On March 1, 2010, the Medicare Payment Advisory Commission (MedPAC) issued its recommendations to Congress regarding Medicare provider payment updates for 2011. Among other things, MedPAC recommends:
- Increasing acute inpatient and outpatient prospective payment system reimbursement in 2011 by the projected rate of increase in the hospital market basket index (MBI), coupled with implementation of a quality incentive payment program. MedPAC also proposes an offset of up to 2 percentage points in 2011 through 2013 to recover payments attributable to hospital documentation and coding changes.
- Increasing payments for physician services in 2011 by 1.0%, and establishing a budget-neutral payment adjustment for primary care services billed under the physician fee schedule and furnished by primary-care-focused practitioners.
- Increasing ambulatory surgical center (ASC) rates by 0.6% and requiring ASCs to submit cost and quality data.
- Updating the end stage renal disease (ESRD) composite rate by the ESRD MBI increase minus a productivity growth adjustment (a net updated of approximately 0.7%).
- Updating hospice rates by the projected MBI for 2011, minus an adjustment for productivity gains (a net update of approximately 1.1%). MedPAC also reiterated a series of hospice recommendation from March 2009 addressing broader payment and policy reforms.
- Eliminating the 2011 payment update for skilled nursing facilities (SNFs) and adopting previous recommendations for reforms to SNF payments, including proposals to better account for nontherapy ancillary costs, update quality measures, and promote SNF reporting of more accurate diagnostic and service-use information.
- Providing no inflation update for home health services in 2011, rebasing home health rates with provisions to protect quality of care, developing quality outcomes measures, and implementing certain program integrity safeguards.

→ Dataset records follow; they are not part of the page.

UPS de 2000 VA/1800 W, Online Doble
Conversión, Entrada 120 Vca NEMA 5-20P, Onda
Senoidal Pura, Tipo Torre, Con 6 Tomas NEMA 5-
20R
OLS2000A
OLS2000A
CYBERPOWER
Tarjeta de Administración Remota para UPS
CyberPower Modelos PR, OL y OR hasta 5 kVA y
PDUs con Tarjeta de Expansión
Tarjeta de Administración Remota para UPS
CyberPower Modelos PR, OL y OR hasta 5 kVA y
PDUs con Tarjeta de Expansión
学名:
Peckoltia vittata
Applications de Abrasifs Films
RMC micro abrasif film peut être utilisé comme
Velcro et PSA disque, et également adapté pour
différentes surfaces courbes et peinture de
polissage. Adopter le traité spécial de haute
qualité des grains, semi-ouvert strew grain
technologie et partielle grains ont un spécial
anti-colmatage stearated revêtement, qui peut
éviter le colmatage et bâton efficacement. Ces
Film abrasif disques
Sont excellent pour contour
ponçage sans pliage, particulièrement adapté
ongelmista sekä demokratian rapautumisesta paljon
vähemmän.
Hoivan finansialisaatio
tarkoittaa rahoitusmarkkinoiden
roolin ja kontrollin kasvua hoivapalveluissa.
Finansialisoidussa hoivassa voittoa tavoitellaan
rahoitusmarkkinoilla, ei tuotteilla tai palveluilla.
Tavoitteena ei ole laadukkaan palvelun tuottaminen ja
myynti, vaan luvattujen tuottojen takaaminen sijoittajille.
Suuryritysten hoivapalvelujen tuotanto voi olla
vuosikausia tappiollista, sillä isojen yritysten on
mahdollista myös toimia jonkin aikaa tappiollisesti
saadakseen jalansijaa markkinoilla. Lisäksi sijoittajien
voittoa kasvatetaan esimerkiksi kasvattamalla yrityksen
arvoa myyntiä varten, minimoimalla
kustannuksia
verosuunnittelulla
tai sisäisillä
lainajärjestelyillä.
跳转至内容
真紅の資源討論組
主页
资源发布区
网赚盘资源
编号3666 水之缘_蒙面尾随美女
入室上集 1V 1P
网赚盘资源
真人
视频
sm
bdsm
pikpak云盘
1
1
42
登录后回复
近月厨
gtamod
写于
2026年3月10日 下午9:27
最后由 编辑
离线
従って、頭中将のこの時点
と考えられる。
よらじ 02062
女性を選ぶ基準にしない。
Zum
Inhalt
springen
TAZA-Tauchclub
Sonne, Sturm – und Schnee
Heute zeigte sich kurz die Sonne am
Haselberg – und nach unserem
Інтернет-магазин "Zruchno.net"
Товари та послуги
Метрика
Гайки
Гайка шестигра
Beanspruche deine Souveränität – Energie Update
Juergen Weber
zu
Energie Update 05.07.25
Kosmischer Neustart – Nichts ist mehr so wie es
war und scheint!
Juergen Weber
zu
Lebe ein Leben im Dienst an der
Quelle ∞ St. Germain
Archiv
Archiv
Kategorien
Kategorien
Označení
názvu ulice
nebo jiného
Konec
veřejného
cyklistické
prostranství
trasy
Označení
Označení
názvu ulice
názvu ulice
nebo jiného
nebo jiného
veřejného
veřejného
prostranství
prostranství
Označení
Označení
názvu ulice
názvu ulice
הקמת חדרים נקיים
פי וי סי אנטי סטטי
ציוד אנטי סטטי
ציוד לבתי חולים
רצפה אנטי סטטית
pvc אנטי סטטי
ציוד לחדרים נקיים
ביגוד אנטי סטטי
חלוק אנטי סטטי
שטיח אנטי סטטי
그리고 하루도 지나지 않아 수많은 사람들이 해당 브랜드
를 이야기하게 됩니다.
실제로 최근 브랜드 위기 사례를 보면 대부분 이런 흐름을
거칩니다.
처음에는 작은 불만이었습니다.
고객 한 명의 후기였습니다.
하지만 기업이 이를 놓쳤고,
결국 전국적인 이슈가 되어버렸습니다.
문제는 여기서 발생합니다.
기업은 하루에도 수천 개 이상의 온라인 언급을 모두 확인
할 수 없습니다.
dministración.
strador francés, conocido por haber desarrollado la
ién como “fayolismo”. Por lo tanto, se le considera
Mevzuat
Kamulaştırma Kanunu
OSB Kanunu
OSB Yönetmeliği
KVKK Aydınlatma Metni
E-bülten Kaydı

- Eliminating the payment update in 2011 for inpatient rehabilitation facilities and long-term care hospitals.
The MedPAC report also reviews the status of MA plans and Part D prescription drug plans, and it provides recommendations on comparing quality among MA plans and between MA and fee-for-service providers. Note that while MedPAC’s recommendations are not binding, policymakers often consider MedPAC’s assessments when updating Medicare payment policies.